Сегодня комиссия принимала новые объекты. Федор не любил, когда его отрывали от работы, но был рад встрече с Василием Александровичем Синевым, которого не видел целую неделю. Пока не в меру придирчивая комиссия искала недоделки, как ищут хлеб насущный, они вдоволь наговорились и о прошлом, и о будущем.
— Видишь, Федя, без актов нигде не обходится, — с улыбкой сказал Синев. — На фронте сдавали по акту оборону, когда подтягивались к передовой свежие дивизии. На стройке надо сдавать по акту готовые дома. Словом, наше поколение привыкло все оформлять документами.
— А разве между поколениями не такие же отношения? Я считаю, что они должны быть еще строже.
— Верно. Чтобы некоторые юнцы не разглагольствовали, что старшее сдает младшему дом с недоделками. И чтобы витковские не смотрели на прошлое, как на черновой набросок, который можно исправлять по собственному усмотрению. Нет, Федя, история — не черновик, она сразу пишется набело, и никто — ни бог, ни царь и не герой — не смеет прикасаться к народному оригиналу. Ты должен это знать, Федор, тебе жить.
— Да что вы, Василий Александрович?
— Не бойся, мы, люди средних лет, умирать не собираемся.

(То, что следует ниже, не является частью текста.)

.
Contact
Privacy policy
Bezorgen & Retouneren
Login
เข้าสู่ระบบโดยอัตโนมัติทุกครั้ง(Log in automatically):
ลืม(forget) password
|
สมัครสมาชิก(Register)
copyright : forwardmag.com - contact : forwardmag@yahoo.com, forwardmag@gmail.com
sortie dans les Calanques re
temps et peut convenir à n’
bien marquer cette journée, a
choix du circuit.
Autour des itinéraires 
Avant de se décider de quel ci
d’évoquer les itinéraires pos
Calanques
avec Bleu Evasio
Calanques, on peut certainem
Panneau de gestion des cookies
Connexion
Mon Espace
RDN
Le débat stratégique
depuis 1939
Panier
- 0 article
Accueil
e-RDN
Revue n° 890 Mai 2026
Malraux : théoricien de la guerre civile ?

Но главную скрипку в предстоящие десятилетия будете играть уже вы, молодые.
— А какая между нами разница, если говорить о возрасте?
— Достаточно внушительная. Поживешь — убедишься сам. Так вот, главная скрипка переходит в ваши руки, а мы поближе к барабанам, чтобы, в случае чего, вовремя забить тревогу.

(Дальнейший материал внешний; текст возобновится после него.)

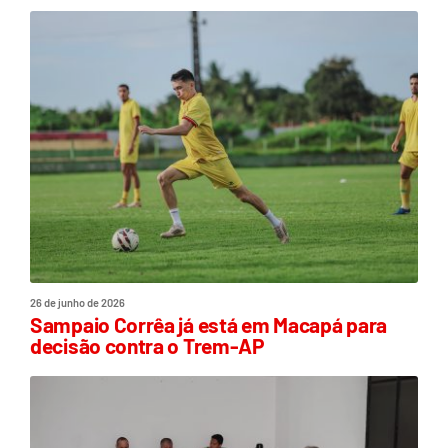
26 de junho de 2026
Sampaio Corrêa já está em Macapá para
decisão contra o Trem-AP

— Это вы, конечно, шутите насчет скрипки и барабанов.
— Нет, вполне серьезно, — сказал Синев, вглядываясь в сторону Уральского предгорья.
Федор тоже посмотрел туда. До южных отрогов главного хребта, казалось, рукой подать: они ослепительно сверкали под зимним солнцем, отбрасывая тени на волнистый, будто крытый шифером, скат подножия. Оттуда, с гор, струилась слабая поземка, — вчерашняя метель никак не могла примириться с погожим днем.
Удивительное дело: горы то отдаляются, когда небо заволакивают тучи, то снова приближаются, когда наступает вёдро. И не нужно теряться, если они вдруг покажутся тебе совсем далекими, но и не следует обольщаться, если они так же вдруг сильно приблизятся в один прекрасный день. Это все игра света на гранях земли.
А чтобы осилить пространство жизни, надо ясно видеть иные грани — базальтовые грани времени.
1961—1964 гг.
Примечания
1
Гвардейские минометы.
2
Штаб армии.
3
Артиллерия резерва главного командования.
4
Змеевик, горная порода, которой сопутствует асбест, никель и другие минералы.